Когда над саванной проходили последние дожди и подсыхала трава, начинались пожары. Огонь шел полосой иногда в несколько километров, выжигая все на своем пути. Он не трогал лишь корявые, с толстой корой деревья; в саванне уцелели только породы, против которых было бессильно самое жаркое пламя.
Как возникали эти пожары? Иногда случайно. Или молния ударит в мертвое, высохшее дерево, или не затопчут костер путники. Но обычно огонь по саванне пускали охотники, рассыпающиеся цепью, чтобы не ускользнула гонимая глухо шумящим, быстрым огнем дичь, еще чаще — земледельцы или скотоводы. Зола удобряла поля, восстанавливала плодородие земли. Скотоводы поджигали саванну, зная, что на выжженных местах быстро появится свежая трава.
В последние дни сухого сезона пожары бушуют обычно повсюду, и в воздухе не исчезает горький привкус дыма. Тогда же с мотыгами в руках на поля выходят люди. Обычно только мужчины. Очередь женщин наступала позднее, когда начинались дожди и требовалось взрыхлять почву, пропалывать и окучивать посадки. Это было женским делом.
Десятки раз видел я подобные картины. Когда мне доводилось останавливаться в деревнях или встречаться со специалистами, я пытался проверить свои впечатления, расспрашивая об организации земледельческого труда. И вот что мне рассказывали.
Существующая в деревнях Тропической Африки традиционная организация сельскохозяйственного производства долгие годы была нерушима, как свод законов. В том, что касалось непосредственно трудового процесса, она выражалась в разработанном до мельчайших подробностей распределении обязанностей между мужчинами и женщинами, между поколениями. Каждый в деревне знал, что ему надлежит делать в поле или дома. Соответственно каждая трудовая операция имела, если можно так выразиться, свой «общественный вес»: старейшина деревни не мог, не теряя лица, собирать дрова для семейного очага — это было женской обязанностью, и, напротив, женщина, за редчайшими исключениями, не смела занять место в совете старейшин.
Некоторые формы трудовой деятельности были вообще объявлены опасными для свободного человека, и только представители отдельных каст, стоящих вне племенного общества, могли ими заниматься.

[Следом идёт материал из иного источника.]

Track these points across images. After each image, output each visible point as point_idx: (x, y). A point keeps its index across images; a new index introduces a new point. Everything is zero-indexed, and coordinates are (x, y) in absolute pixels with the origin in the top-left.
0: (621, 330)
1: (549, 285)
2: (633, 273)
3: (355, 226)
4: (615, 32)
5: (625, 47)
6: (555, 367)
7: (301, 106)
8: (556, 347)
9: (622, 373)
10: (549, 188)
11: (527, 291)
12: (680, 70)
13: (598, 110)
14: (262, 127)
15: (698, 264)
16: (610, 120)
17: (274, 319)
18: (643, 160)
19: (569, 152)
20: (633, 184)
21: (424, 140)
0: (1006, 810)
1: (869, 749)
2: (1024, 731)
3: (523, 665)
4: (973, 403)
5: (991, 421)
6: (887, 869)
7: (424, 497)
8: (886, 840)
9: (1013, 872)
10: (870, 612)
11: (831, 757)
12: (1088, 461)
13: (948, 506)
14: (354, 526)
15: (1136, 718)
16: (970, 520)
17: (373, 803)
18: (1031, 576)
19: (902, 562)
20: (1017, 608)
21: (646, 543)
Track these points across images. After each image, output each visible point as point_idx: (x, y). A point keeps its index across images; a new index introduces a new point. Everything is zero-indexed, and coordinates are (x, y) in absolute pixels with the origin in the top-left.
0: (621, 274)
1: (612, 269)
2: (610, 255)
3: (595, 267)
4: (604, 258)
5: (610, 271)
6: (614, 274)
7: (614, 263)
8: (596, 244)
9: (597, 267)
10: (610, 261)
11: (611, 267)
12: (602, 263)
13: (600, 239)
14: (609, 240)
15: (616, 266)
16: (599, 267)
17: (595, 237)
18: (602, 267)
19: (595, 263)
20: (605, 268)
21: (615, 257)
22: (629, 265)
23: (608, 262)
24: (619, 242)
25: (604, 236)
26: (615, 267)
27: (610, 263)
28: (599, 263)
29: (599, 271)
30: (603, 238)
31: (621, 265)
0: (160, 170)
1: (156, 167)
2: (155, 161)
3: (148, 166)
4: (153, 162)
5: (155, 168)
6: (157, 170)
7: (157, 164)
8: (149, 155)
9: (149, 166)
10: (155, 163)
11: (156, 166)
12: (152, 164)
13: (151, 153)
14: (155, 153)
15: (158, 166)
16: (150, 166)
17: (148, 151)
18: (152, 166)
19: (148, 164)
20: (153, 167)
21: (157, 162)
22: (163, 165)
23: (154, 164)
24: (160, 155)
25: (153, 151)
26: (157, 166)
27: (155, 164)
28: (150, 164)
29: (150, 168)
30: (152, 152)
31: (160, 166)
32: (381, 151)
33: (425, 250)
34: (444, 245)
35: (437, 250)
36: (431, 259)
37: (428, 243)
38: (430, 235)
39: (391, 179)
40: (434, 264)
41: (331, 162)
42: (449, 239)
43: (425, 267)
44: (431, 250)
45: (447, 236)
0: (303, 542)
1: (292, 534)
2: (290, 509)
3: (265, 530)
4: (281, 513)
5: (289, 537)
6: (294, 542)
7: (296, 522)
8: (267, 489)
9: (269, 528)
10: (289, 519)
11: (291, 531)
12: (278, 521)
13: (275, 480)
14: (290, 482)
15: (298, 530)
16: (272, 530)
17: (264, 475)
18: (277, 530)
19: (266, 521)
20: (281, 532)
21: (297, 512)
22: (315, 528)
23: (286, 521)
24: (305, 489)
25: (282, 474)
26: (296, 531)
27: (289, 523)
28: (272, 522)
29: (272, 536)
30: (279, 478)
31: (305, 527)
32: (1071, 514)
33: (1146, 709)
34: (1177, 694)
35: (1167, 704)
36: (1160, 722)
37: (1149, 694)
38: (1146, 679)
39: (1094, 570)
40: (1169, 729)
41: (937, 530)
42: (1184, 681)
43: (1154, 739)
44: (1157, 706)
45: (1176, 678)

Удивительно, но среди этих отщепенцев оказывался, в частности, кузнец, изготовлявший и мотыгу для крестьянина, и саблю для воина, и украшения для женщины.
Вероятно, способность использовать мощь огня и подчинять себе металл должна была выглядеть в глазах окружающих кузнеца земледельцев как проявление близости к опасным, подспудным силам мира, от которых они пытались оградить себя и многообразными табу-запретами и социальным остракизмом. Касты, четко определяя взаимоотношения отверженных и остального общества, тем самым предупреждали возможность конфликтов, во время которых могли вырваться наружу контролируемые кузнецами имматериальные силы.
Среди земледельческого народа джерма в Республике Нигер кузнец не мог жениться на свободной женщине, а свободному мужчине запрещалось иметь отношения с женщиной из касты отверженных.
Питерская исследовательница Фатумата-Аньес Диарра писала: «Во время сезона дождей женщина участвует в полевых работах, особенно в период сева, когда она сажает зерна в землю. В краю джерма у женщины нет своего поля миля (род проса), она сеет на небольших участках гомбо, сезам, сладкий горошек, тыквы. Пока мужчины работают в поле, женщины готовят еду, которую им приносят. Они так распоряжаются своим временем, чтобы поработать на своем огороде».
У каждого народа континента это распределение обязанностей варьировалось. Мужчины некоторых народов ограничивались тем, что мотыжили землю, остальную работу проделывали молодежь и женщины. Тем самым подтверждался принцип, что земля принадлежит мужчинам, что они хозяева общего благополучия.